Lutyens Cathedral

Cos of the give-away and Simons inspiration i found myself having a renewed interest in Edward Lutyens. I knew him for Queen Mary's Dolls house of course, but in doing so I came across another miniature of his. Not a dolls house, but an architectural model of  "The Cathedral that never was".

In the early 1930's Lutyens had designed a huge Cathedral for the centre of Liverpool. In efforts to raise funds for the build a model was made. Building commenced but unfortunately the second world war  broke out, keeping the project on hold. And as time went by the cost involved kept rising. The cathedral was never erected (only the crypt) and the 12 foot model lived a quiet life stored away. That was till 1992. A full restoration on the model took place. Because the inside of the Cathedral wasn't finished they had to build those parts from drawing. This video shows some of the stages and challenges during that process. Except for scale (it's huge!) I think many of us miniature builders out here can recognize how they went about.

The Cathedral was build from wood and the modern day architectural model makers were not so common to work with it anymore. And I can imagine why, it's relatively heavy and today we have all these modern materials we can work with and use.
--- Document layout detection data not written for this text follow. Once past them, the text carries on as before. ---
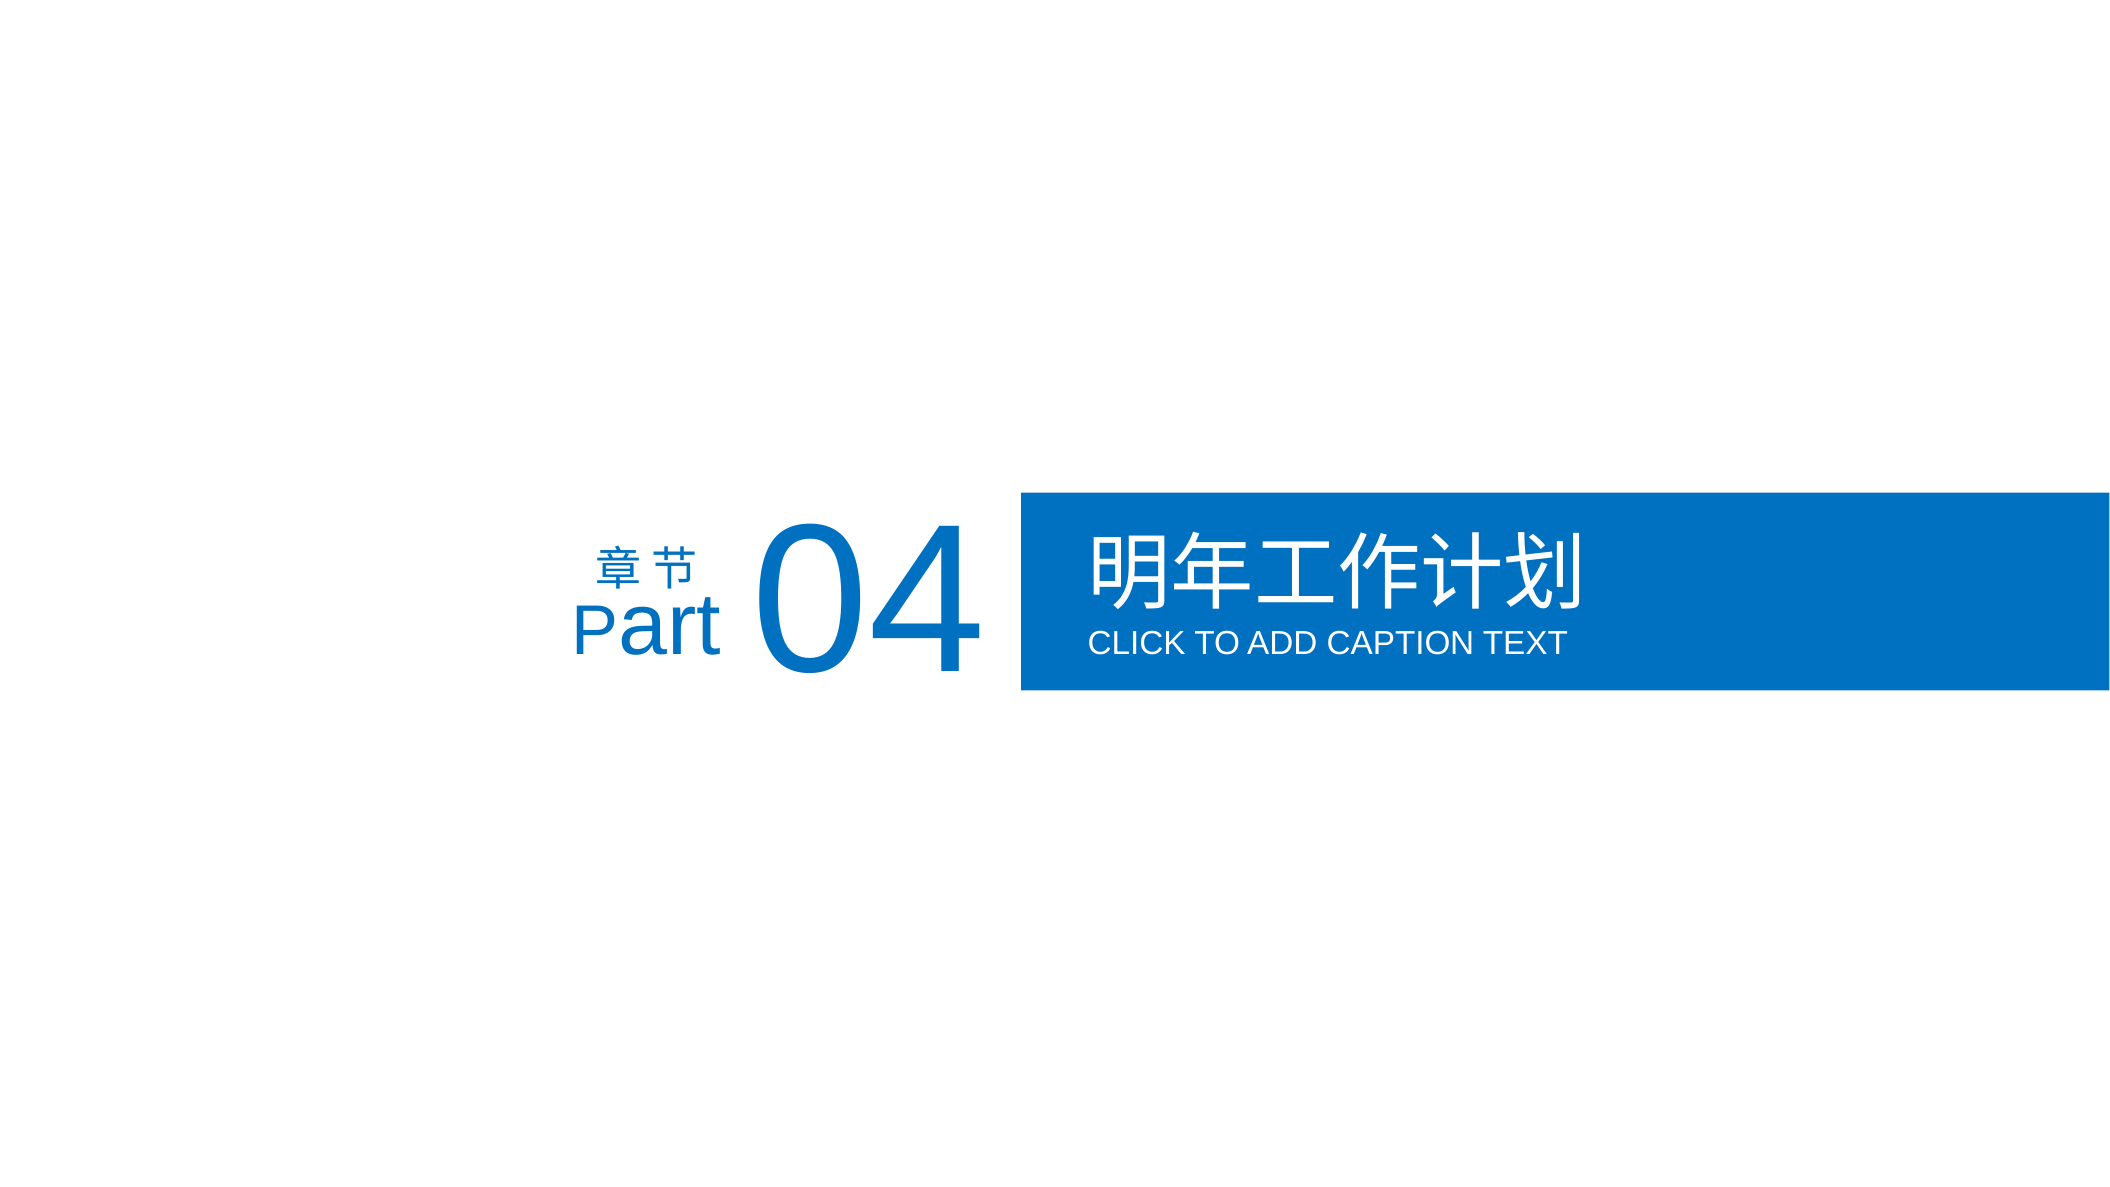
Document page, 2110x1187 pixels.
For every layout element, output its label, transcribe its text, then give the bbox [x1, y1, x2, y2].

text_box [1021, 492, 2110, 691]
text_box Part [571, 566, 722, 673]
text_box CLICK TO ADD CAPTION TEXT [1087, 625, 1787, 662]
text_box 章 节 [595, 539, 698, 595]
text_box 明年工作计划 [1087, 530, 1787, 621]
text_box 04 [751, 460, 986, 714]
All sorts of plastics, hard- or cardboard and paper that is less heavy and works a treat to simulating things.

There's lots to find about it on the web. For instance The Liverpool Museums has a website, at the bottom of the page are many links to stroll. Especially the castings of figures used in the model took my eye. Cos of my recent casting adventures with plaster and resin it was sort of comforting to see in the video and pictures that the craft men encountered some of the same issue's and problems.

I hope you enjoy,


  1. It's amazing! Thanks for sharing!

  2. WOW! Fascinating, it looks huge. I'd love to have a closer look, the detail is still incredible. Thanks x

  3. Thanks for posting the link. I have followed that project for a while. I love the old wooden models, there are still quite a few left in Europe. There used to be a museum featuring that type of model Paris but it has closed.

    It is indeed a lost art now that design is done in 3D on computers. The physical models that do get made are now mostly plastics, foam and paper. I have done some of that work for companies now and again but it has little in the way of soul food in the making or the viewing.

  4. I believe it is still in Liverpool Simon. On and off on display, depending on the subject of the exhibition. The Walker Art Gallery is the main keeper of it. It's so big, you'll probably spend days taking in all detail?!

    Yes KArin, we can learn lots from the old artisans and craft men. Cos you work commercially and cos of your back ground I would suspect you to use modern materials. But tell me, I'm I wrong to suspect that its mostly a money issue, and not so much the materials that make it loose it's "soul"?

  5. Hi Debora,
    interesting story.....!! And a great movie about it. Glad you've found it on the internet.

  6. a lot of work and extraordinary! will cost much time and effort, I guess...
    in Italy, there is a large theme park, outdoors, near Rimini on the Adriatic coast, called "Italy in miniature", which was rebuilt Italy, region by region.
    it is represented throughout the Italian peninsula, through its most important monuments, easily recognizable, such as the Colosseum in Rome, or Venice.
    look here, and click on individual Italian regions, to see the sights:

    it is a place for tourists and I imagine that the monuments are not exactly to scale, but is particular, and beautiful to see!
    if one day you come to Italy on vacation, I advise you to see it! :D

  7. forgiveness, I would like to add:
    click on this link, the 4 th picture, to get an idea of size!!

    thanks!! :D

  8. Oooh, that is just wonderful Caterina. If I ever get the change to go to Italy I will definitely try to go there! It looks lovely. Italy has so many wonderful structures and the builders have done a really nice job, by the looks of it. Yes, that picture sort of tells the scale, and I like the way the man and woman bend to have a peek :D.

  9. Debora,
    What a fantastic model! Thank you for sharing something I might never have known about.

  10. That is the coolest thing! Thank you for this post!

  11. trovo il tuo lavoro straordinario!!!
    complimenti sei grande!!!

  12. Amazing model. Thanks for the link. I had a postcard of Queen Mary's dollhouse as a child. But I've never seen it in real life. Would love to see it.